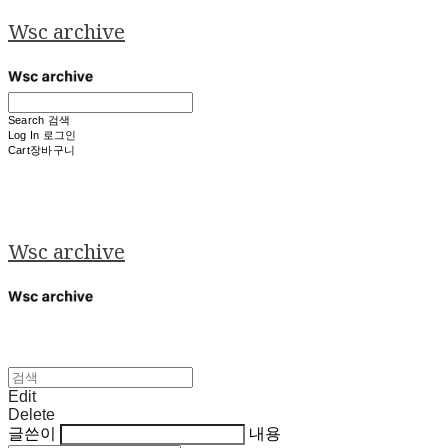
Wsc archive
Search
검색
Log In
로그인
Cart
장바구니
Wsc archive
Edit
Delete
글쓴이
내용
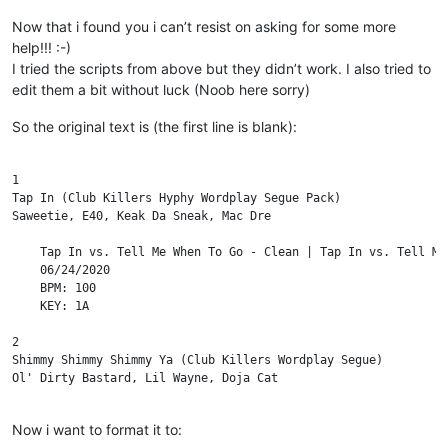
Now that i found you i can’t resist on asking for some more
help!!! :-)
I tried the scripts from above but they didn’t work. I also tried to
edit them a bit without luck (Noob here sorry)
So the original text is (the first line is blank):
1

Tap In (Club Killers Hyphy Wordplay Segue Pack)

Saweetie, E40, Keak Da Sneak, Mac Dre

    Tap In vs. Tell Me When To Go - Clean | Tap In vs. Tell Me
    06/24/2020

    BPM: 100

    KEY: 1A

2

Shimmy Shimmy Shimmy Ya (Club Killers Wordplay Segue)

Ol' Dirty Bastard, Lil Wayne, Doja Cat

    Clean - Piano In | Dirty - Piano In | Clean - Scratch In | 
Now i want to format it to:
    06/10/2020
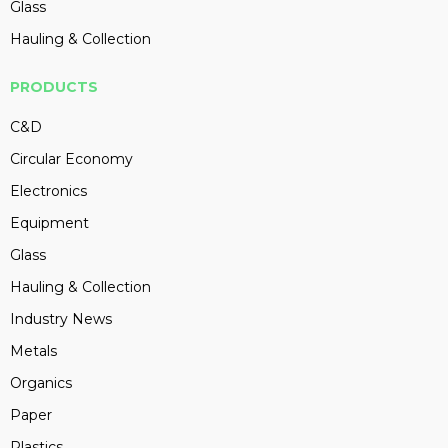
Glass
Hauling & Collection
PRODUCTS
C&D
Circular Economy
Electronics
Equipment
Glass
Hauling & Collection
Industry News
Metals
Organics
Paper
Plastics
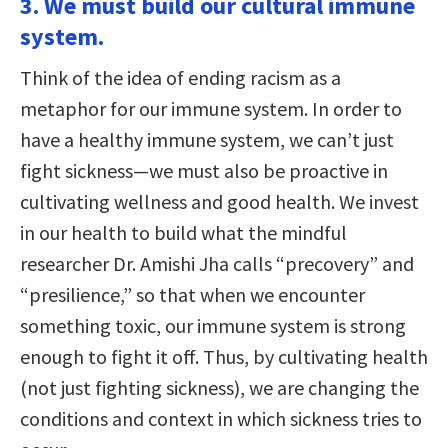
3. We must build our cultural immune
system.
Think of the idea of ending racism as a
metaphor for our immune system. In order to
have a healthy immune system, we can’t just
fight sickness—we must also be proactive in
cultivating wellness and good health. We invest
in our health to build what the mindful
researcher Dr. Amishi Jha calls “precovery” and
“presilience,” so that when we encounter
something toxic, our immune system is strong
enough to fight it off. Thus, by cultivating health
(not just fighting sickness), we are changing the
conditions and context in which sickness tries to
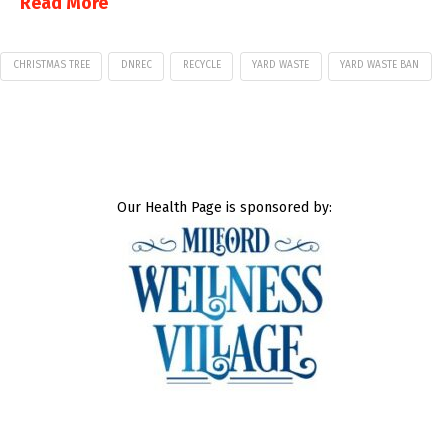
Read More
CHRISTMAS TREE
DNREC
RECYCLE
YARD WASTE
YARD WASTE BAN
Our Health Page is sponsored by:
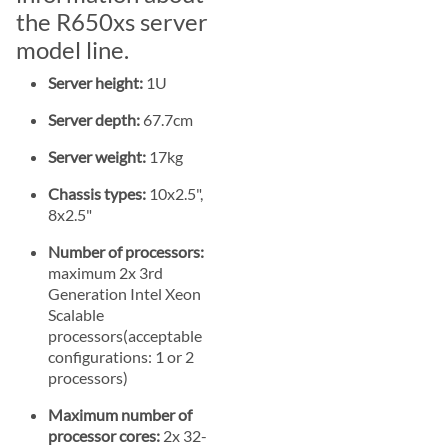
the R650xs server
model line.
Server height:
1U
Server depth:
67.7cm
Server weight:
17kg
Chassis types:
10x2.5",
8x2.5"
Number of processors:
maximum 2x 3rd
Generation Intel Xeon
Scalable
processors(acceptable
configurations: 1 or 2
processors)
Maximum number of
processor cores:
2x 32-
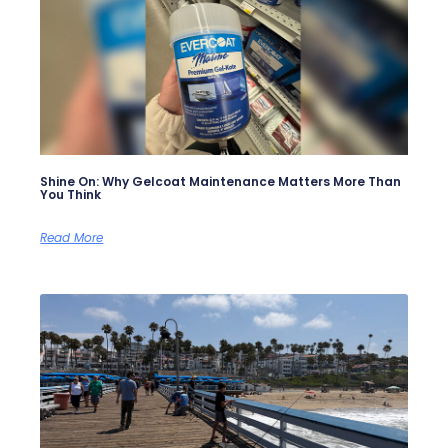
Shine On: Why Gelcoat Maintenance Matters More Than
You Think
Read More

----------

### [Problem]
With "build" as the search string, filter the records and return each line that has it.

### [Result for this task]
3. We must build our cultural immune
in our health to build what the mindful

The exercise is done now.